EXERCISE REQUIREMENTS — Pull out the stretch of the text on picking good neighborhoods verbatim, from "The Lululemon is" up to and including "needed an equivalent.".

PROVIDED TEXT —
- - -

There's a trick for finding good areas when you're traveling in the US.

You look for a Lululemon.

But not just any Lululemon — it has to be a storefront.

So not in a shopping mall, but a standalone, street-facing Lululemon.

This is the idea (and it's simple)...

Lululemon spends enormous amounts of money researching where to open their next store.

They have teams of people whose entire job is location intelligence; so when you find a Lululemon storefront somewhere, you can be confident that the area around it is good: walkable, nice cafes, maybe specialty coffee, gyms & organic grocery stores (lifestyle stuff).

The Lululemon is a signal & you're piggybacking on millions of dollars of someone else's location research.

I used this when traveling through middle-of-nowehere US (Iowa). And it works.

But then I was traveling through Europe - Montenegro, Slovakia, Spain, Germany, France - I needed an equivalent.

So because there's no Lululemon on every corner in Europe, what's the signal here?

The Europe Coffee Trip trick

I found it in an app called Europe Coffee Trip. It maps specialty coffee shops across Europe (not Starbucks or chain stuff but actual specialty coffee). Things like third-wave roasters, single-origin places, the kind of cafe where people care about extraction ratios.

But here's the thing about specialty coffee: it's a gentrification signal.

Where you see clusters of specialty cafes on the map, you can assume a certain level of neighborhood development (like Lululemon - walkable streets, organic stores nearby, yoga studios, good vibes). It's not a perfect indicator, but it's surprisingly reliable. When I was driving through some random part of Europe and I pull up Europe Coffee Trip and see five specialty cafes clustered together in a town I've never heard of, I know that town has something going on.

This worked really well for finding places to stay and areas to explore & honestly, better than any travel guide.

The problem in Tallinn

I'm from Tallinn, Estonia.

And this is just my gut feeling (I can't prove it) but I think most location decisions here work in a way where you find a space that's available, it feels right & then you close your eyes and sign the lease.

Maybe if you're SUUUUPER diligent you drive around the neighborhood a few times. Maybe you count pedestrians for an afternoon. Maybe you ask a friend. But mostly it's gut feel plus whatever happens to be on the market.

And honestly, that makes sense... if you're not a nerd.

But hey, lucky for us!...

For better or for worse Estonia (and the EU) has way too much publicly available data. Even sensitive data, stuff that your competitors can use against you.

But I can't be bothered with that right now (sorry for getting you excited) we'll be using the boring data for this.

Obviously whether a business actually succeeds depends on like a million things - the product, the service, the team, the timing, the pricing, whether you're lucky, whether the government is arresting your customers for standing too close to each other & forcing every to wear a paper with strings over their noses or whether the economy is in the process of collapsing - and then location is honestly just one of those things and probably not even the most important one if we're being real about it.

But it's one of the few things where you can now actually look at real data before you commit to a lease & go "okay so what's actually happening in this neighborhood" instead of just vibing it out and hoping for the best.

The Saiakoda story

I know a guy named François who runs a bakery called Saiakoda. He's a Belgian baker - gets his own organic wheat from Viljandi (which literally translates to something like Wheat-land), mills it himself on-site with a stone mill, uses a wood-fired oven (which is apparently crazy difficult to learn - he said the learning curve for the oven itself takes about a year & that makes hiring like almost impossible... well that and the fact that he sticks to traditional baking which means 3am wakeups). But anyway he's kind of a rare specimen of true mastery in the western world.

- - -

SUPPLIED MATERIAL —
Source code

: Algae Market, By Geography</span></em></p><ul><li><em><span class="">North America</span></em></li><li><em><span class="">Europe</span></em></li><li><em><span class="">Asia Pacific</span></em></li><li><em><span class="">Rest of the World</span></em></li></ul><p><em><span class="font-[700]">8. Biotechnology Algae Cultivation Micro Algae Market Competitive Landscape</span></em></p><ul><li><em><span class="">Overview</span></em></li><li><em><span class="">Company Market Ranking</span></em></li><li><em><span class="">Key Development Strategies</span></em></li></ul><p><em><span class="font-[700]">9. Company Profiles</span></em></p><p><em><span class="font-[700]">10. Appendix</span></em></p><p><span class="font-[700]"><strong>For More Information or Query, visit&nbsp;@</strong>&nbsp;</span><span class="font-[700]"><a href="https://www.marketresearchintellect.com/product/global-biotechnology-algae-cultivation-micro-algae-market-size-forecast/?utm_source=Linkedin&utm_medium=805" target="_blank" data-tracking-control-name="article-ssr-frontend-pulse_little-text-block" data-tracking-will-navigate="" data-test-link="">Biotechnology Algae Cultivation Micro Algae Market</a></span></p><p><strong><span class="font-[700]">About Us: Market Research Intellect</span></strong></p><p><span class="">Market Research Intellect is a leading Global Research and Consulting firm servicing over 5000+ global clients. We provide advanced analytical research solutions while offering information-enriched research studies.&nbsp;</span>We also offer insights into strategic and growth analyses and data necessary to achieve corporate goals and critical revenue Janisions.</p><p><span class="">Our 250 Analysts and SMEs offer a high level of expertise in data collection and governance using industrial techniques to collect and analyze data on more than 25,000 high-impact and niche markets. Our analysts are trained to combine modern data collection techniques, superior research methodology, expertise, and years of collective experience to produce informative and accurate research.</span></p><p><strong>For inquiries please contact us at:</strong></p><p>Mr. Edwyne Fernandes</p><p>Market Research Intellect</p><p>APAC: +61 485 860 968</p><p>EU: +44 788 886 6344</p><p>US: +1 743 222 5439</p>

- - -

RESPONSE TO THIS TASK —
The Lululemon is a signal & you're piggybacking on millions of dollars of someone else's location research.

I used this when traveling through middle-of-nowehere US (Iowa). And it works.

But then I was traveling through Europe - Montenegro, Slovakia, Spain, Germany, France - I needed an equivalent.